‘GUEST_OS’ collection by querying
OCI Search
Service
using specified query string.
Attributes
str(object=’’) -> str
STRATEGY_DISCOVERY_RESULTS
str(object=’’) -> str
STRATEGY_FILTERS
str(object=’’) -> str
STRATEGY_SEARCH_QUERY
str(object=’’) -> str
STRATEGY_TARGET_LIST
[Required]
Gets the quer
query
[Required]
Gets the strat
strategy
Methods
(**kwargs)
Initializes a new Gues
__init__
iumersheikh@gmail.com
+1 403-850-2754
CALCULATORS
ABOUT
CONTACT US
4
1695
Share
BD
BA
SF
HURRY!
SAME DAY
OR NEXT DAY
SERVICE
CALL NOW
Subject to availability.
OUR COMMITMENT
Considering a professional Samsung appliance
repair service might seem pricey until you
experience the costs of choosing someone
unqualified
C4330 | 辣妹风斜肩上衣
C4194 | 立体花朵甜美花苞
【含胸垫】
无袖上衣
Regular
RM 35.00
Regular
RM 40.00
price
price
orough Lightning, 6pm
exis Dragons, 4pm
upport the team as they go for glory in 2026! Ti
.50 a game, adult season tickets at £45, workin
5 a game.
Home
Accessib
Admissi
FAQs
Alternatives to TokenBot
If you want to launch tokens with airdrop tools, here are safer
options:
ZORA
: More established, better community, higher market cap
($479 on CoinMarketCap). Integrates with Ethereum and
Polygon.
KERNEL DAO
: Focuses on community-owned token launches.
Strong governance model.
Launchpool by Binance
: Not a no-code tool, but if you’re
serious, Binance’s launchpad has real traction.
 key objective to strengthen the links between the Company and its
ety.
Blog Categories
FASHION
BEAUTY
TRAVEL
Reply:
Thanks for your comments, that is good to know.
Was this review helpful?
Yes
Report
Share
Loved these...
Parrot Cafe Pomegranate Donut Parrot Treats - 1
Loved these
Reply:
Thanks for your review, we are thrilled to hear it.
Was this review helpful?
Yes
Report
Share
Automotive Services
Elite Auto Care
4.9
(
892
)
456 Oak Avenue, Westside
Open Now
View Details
◆ ◆ ◆
WORK TASK
Copy each of the lines above word for word, in the same order.

OUTPUT OF THE TASK
‘GUEST_OS’ collection by querying
OCI Search
Service
using specified query string.
Attributes
str(object=’’) -> str
STRATEGY_DISCOVERY_RESULTS
str(object=’’) -> str
STRATEGY_FILTERS
str(object=’’) -> str
STRATEGY_SEARCH_QUERY
str(object=’’) -> str
STRATEGY_TARGET_LIST
[Required]
Gets the quer
query
[Required]
Gets the strat
strategy
Methods
(**kwargs)
Initializes a new Gues
__init__
iumersheikh@gmail.com
+1 403-850-2754
CALCULATORS
ABOUT
CONTACT US
4
1695
Share
BD
BA
SF
HURRY!
SAME DAY
OR NEXT DAY
SERVICE
CALL NOW
Subject to availability.
OUR COMMITMENT
Considering a professional Samsung appliance
repair service might seem pricey until you
experience the costs of choosing someone
unqualified
C4330 | 辣妹风斜肩上衣
C4194 | 立体花朵甜美花苞
【含胸垫】
无袖上衣
Regular
RM 35.00
Regular
RM 40.00
price
price
orough Lightning, 6pm
exis Dragons, 4pm
upport the team as they go for glory in 2026! Ti
.50 a game, adult season tickets at £45, workin
5 a game.
Home
Accessib
Admissi
FAQs
Alternatives to TokenBot
If you want to launch tokens with airdrop tools, here are safer
options:
ZORA
: More established, better community, higher market cap
($479 on CoinMarketCap). Integrates with Ethereum and
Polygon.
KERNEL DAO
: Focuses on community-owned token launches.
Strong governance model.
Launchpool by Binance
: Not a no-code tool, but if you’re
serious, Binance’s launchpad has real traction.
 key objective to strengthen the links between the Company and its
ety.
Blog Categories
FASHION
BEAUTY
TRAVEL
Reply:
Thanks for your comments, that is good to know.
Was this review helpful?
Yes
Report
Share
Loved these...
Parrot Cafe Pomegranate Donut Parrot Treats - 1
Loved these
Reply:
Thanks for your review, we are thrilled to hear it.
Was this review helpful?
Yes
Report
Share
Automotive Services
Elite Auto Care
4.9
(
892
)
456 Oak Avenue, Westside
Open Now
View Details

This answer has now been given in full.